Panigyria In Pictures: The Great Diversity of Greece’s Traditional Celebrations

Photographer Perikles Merakos shares favorite images from the huge diversity of traditional celebrations he has shot over the years.

The clarinet player

A clarinet player performs at a cultural event organized in September 2009 in the village of Palamas, Karditsa, in honor of the Karagounides people of Thessaly – a Greek-speaking indigenous group from the plains of Thessaly who are descended from ancient Thessalian tribes. The 20 euro bill on the musician’s clarinet was probably given to him by a spectator as a sign of appreciation for the band or a particular musician, as is common at festivals.

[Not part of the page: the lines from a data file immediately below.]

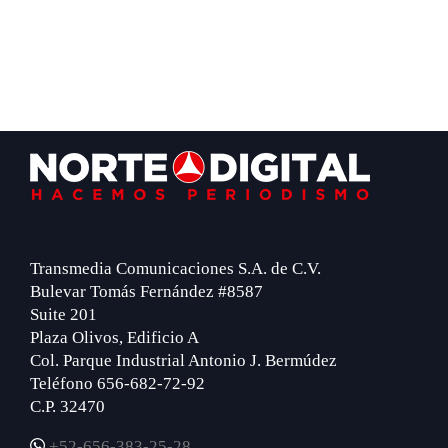
Footer
Transmedia Comunicaciones S.A. de C.V.
Bulevar Tomás Fernández #8587
Suite 201
Plaza Olivos, Edificio A
Col. Parque Industrial Antonio J. Bermúdez
Teléfono 656-682-72-92
C.P. 32470
+52-656-383-25-28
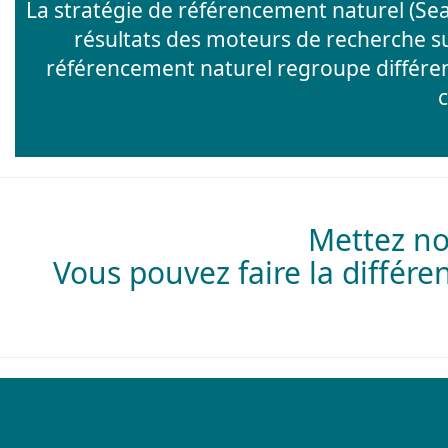
La stratégie de référencement naturel (Sea
résultats des moteurs de recherche su
référencement naturel regroupe différe
Mettez no
Vous pouvez faire la différe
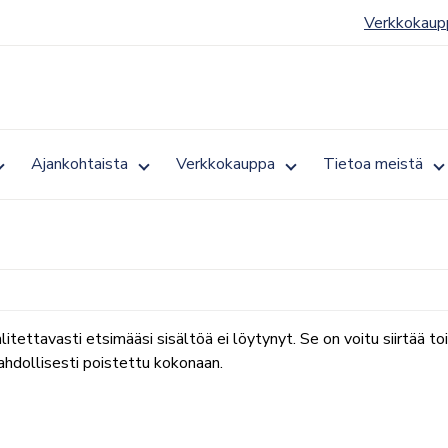
Verkkokaup
Toggle
Toggle
Toggle
T
Ajankohtaista
Verkkokauppa
Tietoa meistä
submenu
submenu
submenu
s
for
for
for
fo
Jäsenyys
Ajankohtaista
Verkkokauppa
T
m
litettavasti etsimääsi sisältöä ei löytynyt. Se on voitu siirtää t
hdollisesti poistettu kokonaan.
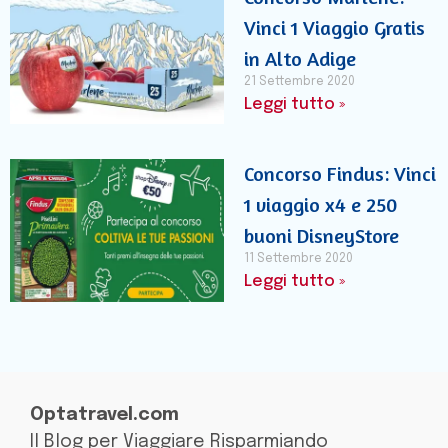
Vinci 1 Viaggio Gratis
in Alto Adige
21 Settembre 2020
Leggi tutto »
Concorso Findus: Vinci
1 viaggio x4 e 250
buoni DisneyStore
11 Settembre 2020
Leggi tutto »
Optatravel.com
Il Blog per Viaggiare Risparmiando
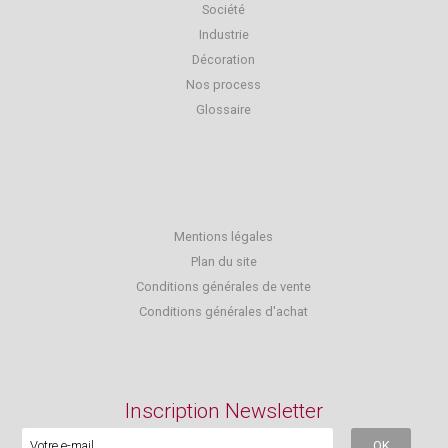
Société
Industrie
Décoration
Nos process
Glossaire
Mentions légales
Plan du site
Conditions générales de vente
Conditions générales d'achat
Inscription Newsletter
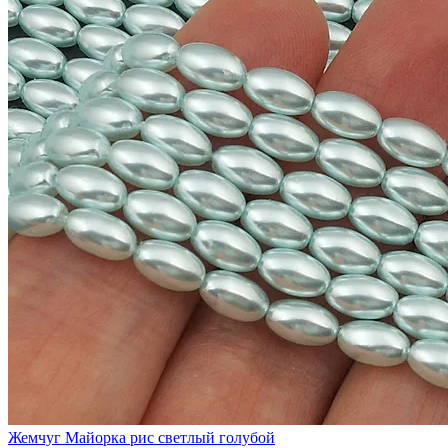
Жемчуг Майорка рис светлый голубой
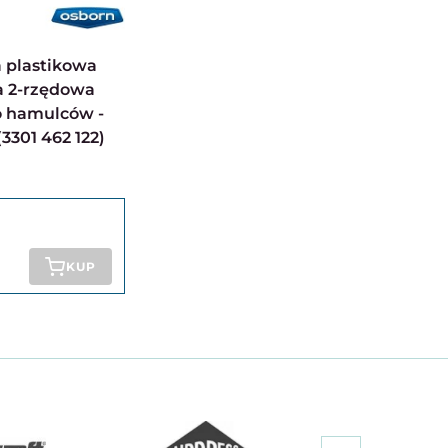
a 2-rzędowa
o hamulców -
301 462 122)
KUP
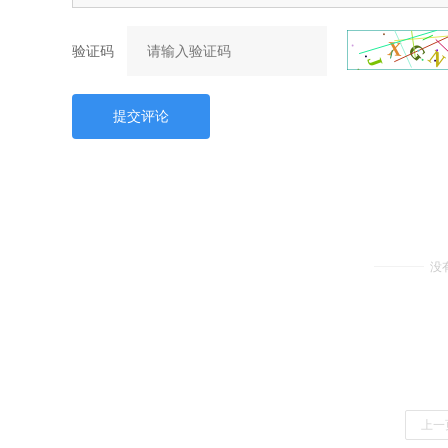
验证码
提交评论
没
上一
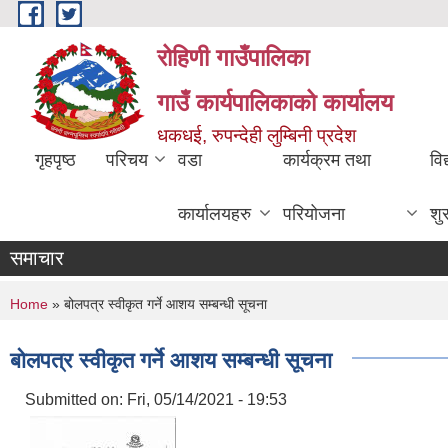
Skip to main content
रोहिणी गाउँपालिका
गाउँ कार्यपालिकाको कार्यालय
धकधई, रुपन्देही लुम्बिनी प्रदेश
गृहपृष्ठ
परिचय
वडा
कार्यक्रम तथा
विद
कार्यालयहरु
परियोजना
शु
समाचार
You are here
Home
» बोलपत्र स्वीकृत गर्ने आशय सम्बन्धी सूचना
बोलपत्र स्वीकृत गर्ने आशय सम्बन्धी सूचना
Submitted on:
Fri, 05/14/2021 - 19:53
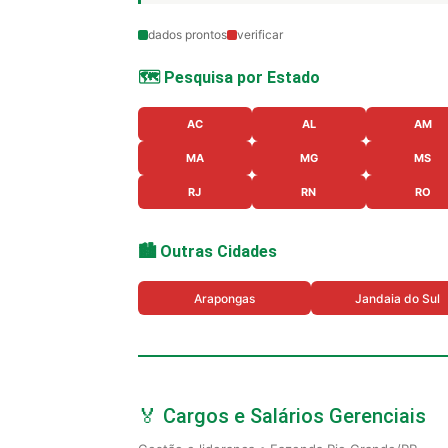
dados prontos
verificar
🗺️ Pesquisa por Estado
AC
AL
AM
MA
MG
MS
RJ
RN
RO
🏙️ Outras Cidades
Arapongas
Jandaia do Sul
🏅 Cargos e Salários Gerenciais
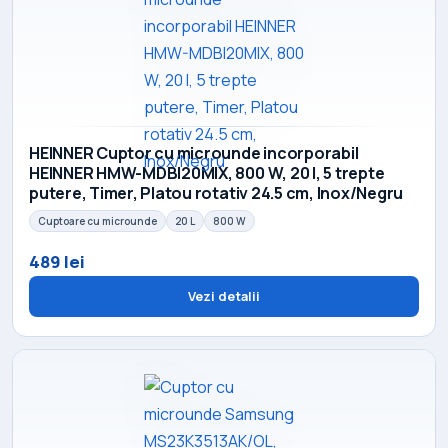
HEINNER Cuptor cu microunde incorporabil
HEINNER HMW-MDBI20MIX, 800 W, 20 l, 5 trepte
putere, Timer, Platou rotativ 24.5 cm, Inox/Negru
Cuptoare cu microunde
20 L
800 W
489 lei
Vezi detalii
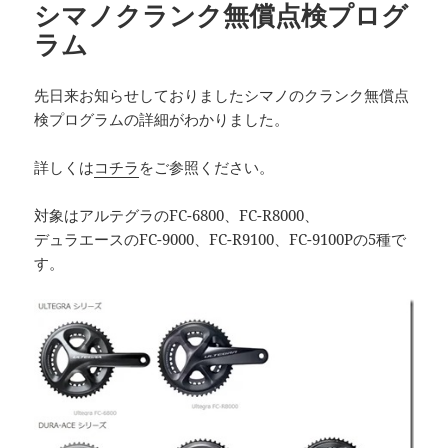
シマノクランク無償点検プログ
ラム
先日来お知らせしておりましたシマノのクランク無償点
検プログラムの詳細がわかりました。
詳しくは
コチラ
をご参照ください。
対象はアルテグラのFC-6800、FC-R8000、
デュラエースのFC-9000、FC-R9100、FC-9100Pの5種で
す。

The preparation of the bride

The Arvanites, a Greek population group that originated in Albania, first came to the country in the Middle Ages and spread throughout southern Greece, mainly in the Peloponnese. The photograph depicts the preparation of an Arvanite bride in a traditional home on the island of Salamina in 2009. The bride’s hair was traditionally braided in a single plait, which she had to keep for 40 days. The shirt is made from thick silk from the island of Hydra.

Proud horsemen

Every July 20 in the village of Agiasos on the slopes of Lesvos’ Mt Olympus, locals organize a three-day festival to mark the feast day of Prophet Elijah; the small chapel of Profitis Ilias, built in his name, stands on the mountain summit. In all the other parts of Greece, the prophet is depicted as “Elijah the Hermit,” an aged monk who lived in the desert. In Agiasos, however, locals consider him a horseman. This is why, on July 20 an icon of the saint is carried around the village streets, accompanied by decorated horses and their proud riders.

The entrance of the armed men

Every August 23 in the village of Aitoliko, in the region of Aetolia-Acarnania, children dressed as Greek War of Independence "armatole" fighters parade alongside adults for the “entrance of the armatoles” march. The parade is the climax of the three-day festival mainly dedicated to Saint Agatha, but which also commemorates all those who were lost in the revolutionary struggle of the Aetolians against Ottoman rule.

The Procession of the Virgin Mary

On September 8, the Nativity of the Virgin Mary, a procession of the "miraculous" icon of Panaghia Limnia (Our Lady of Limni) takes place in the town of Limni, in northern Evia. The icon is then returned to the parish church of the Nativity of the Theotokos (Mother of God), where it is kept. Food is traditionally distributed to the faithful as part of the celebrations.

The slow dance

In village of Olympos in Karpathos, the festivities for August 15 – the Dormition of the Virgin Mary – do not consist of a frantic celebration like in other parts of Greece, but rather in a sober ritual that begins with a wooden table, on which bread, olives and pies are placed, along with some raki. A few men, some of them holding instruments, sitting around it begin to chant. Little by little, they are surrounded by more men, who hold each other with their arms crossed and begin a slow, “dragging” dance, going around in a circle. A second circle forms around the first circle, and a third one, and so on; together, they all keep dancing slowly until dawn.